Configuration Parameters:

  • Cloud Functions location: Where do you want to deploy the functions created for this extension? You usually want a location close to your database. For help selecting a location, refer to the location selection guide.

  • BigQuery Dataset location: Where do you want to deploy the BigQuery dataset created for this extension? For help selecting a location, refer to the location selection guide.

  • Project Id: Override the default project bigquery instance. This can allow updates to be directed to a bigquery instance on another project.

  • Collection path: What is the path of the collection that you would like to export? You may use {wildcard} notation to match a subcollection of all documents in a collection (for example: chatrooms/{chatid}/posts). Parent Firestore Document IDs from {wildcards} can be returned in path_params as a JSON formatted string.

  • Enable Wildcard Column field with Parent Firestore Document IDs: If enabled, creates a column containing a JSON object of all wildcard ids from a documents path.

  • Dataset ID: What ID would you like to use for your BigQuery dataset? This extension will create the dataset, if it doesn't already exist.

  • Table ID: What identifying prefix would you like to use for your table and view inside your BigQuery dataset? This extension will create the table and view, if they don't already exist.

  • BigQuery SQL table Time Partitioning option type: This parameter will allow you to partition the BigQuery table and BigQuery view created by the extension based on data ingestion time. You may select the granularity of partitioning based upon one of: HOUR, DAY, MONTH, YEAR. This will generate one partition per day, hour, month or year, respectively.

  • BigQuery Time Partitioning column name: BigQuery table column/schema field name for TimePartitioning. You can choose schema available as timestamp OR a new custom defined column that will be assigned to the selected Firestore Document field below. Defaults to pseudo column _PARTITIONTIME if unspecified. Cannot be changed if Table is already partitioned.

  • Firestore Document field name for BigQuery SQL Time Partitioning field option: This parameter will allow you to partition the BigQuery table created by the extension based on selected. The Firestore Document field value must be a top-level TIMESTAMP, DATETIME, DATE field BigQuery string format or Firestore timestamp(will be converted to BigQuery TIMESTAMP). Cannot be changed if Table is already partitioned. example: postDate

  • BigQuery SQL Time Partitioning table schema field(column) type: Parameter for BigQuery SQL schema field type for the selected Time Partitioning Firestore Document field option. Cannot be changed if Table is already partitioned.

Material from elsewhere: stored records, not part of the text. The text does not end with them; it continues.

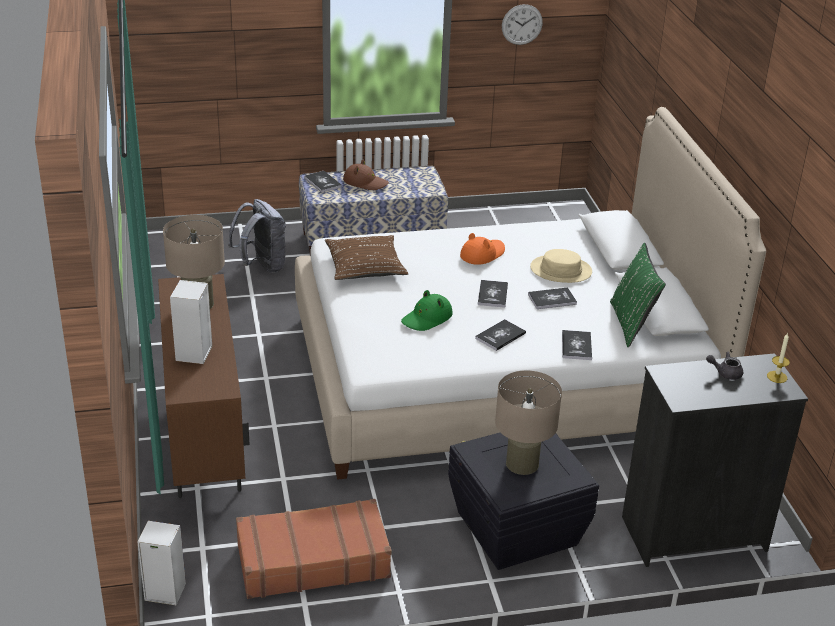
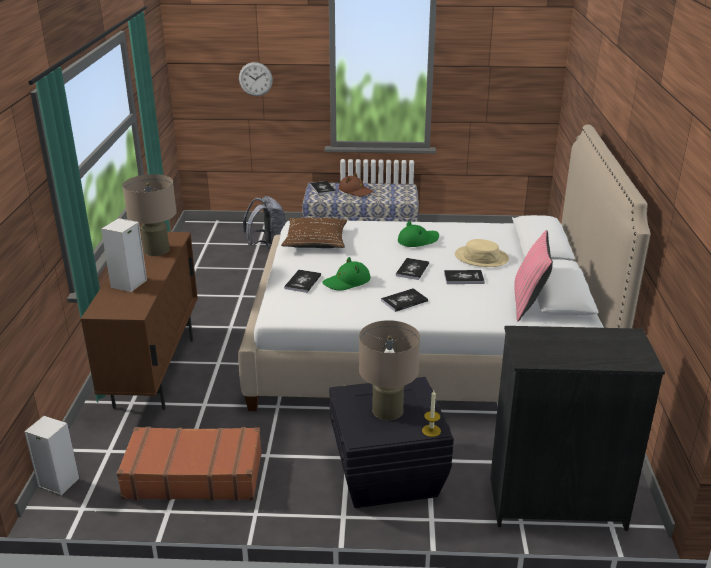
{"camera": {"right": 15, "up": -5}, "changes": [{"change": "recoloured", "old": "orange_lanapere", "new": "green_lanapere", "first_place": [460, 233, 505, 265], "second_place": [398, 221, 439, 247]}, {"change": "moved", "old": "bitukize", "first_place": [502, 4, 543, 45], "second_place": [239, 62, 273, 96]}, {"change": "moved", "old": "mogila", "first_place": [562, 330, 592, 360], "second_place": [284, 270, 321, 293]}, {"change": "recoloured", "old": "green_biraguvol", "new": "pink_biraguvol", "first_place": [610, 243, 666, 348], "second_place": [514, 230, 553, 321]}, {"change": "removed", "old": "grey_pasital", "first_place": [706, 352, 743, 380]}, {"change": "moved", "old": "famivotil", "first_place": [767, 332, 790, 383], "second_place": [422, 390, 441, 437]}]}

  • BigQuery SQL table clustering: This parameter will allow you to set up Clustering for the BigQuery Table created by the extension. (for example: data,document_id,timestamp- no whitespaces). You can select up to 4 comma separated fields. The order of the specified columns determines the sort order of the data. Available schema extensions table fields for clustering: document_id, timestamp, event_id, operation, data.

  • Backup Collection Name: This (optional) parameter will allow you to specify a collection for which failed BigQuery updates will be written to.

  • Transform function URL: Specify a function URL to call that will transform the payload that will be written to BigQuery. See the pre-install documentation for more details.

  • Use new query syntax for snapshots: If enabled, snapshots will be generated with the new query syntax, which should be more performant, and avoid potential resource limitations.

Cloud Functions:

  • fsexportbigquery: Listens for document changes in your specified Cloud Firestore collection, then exports the changes into BigQuery.

APIs Used:

  • bigquery.googleapis.com (Reason: Mirrors data from your Cloud Firestore collection in BigQuery.)

Access Required:

This extension will operate with the following project IAM roles:

  • bigquery.dataEditor (Reason: Allows the extension to configure and export data into BigQuery.)

  • datastore.user (Reason: Allows the extension to write updates to the database.)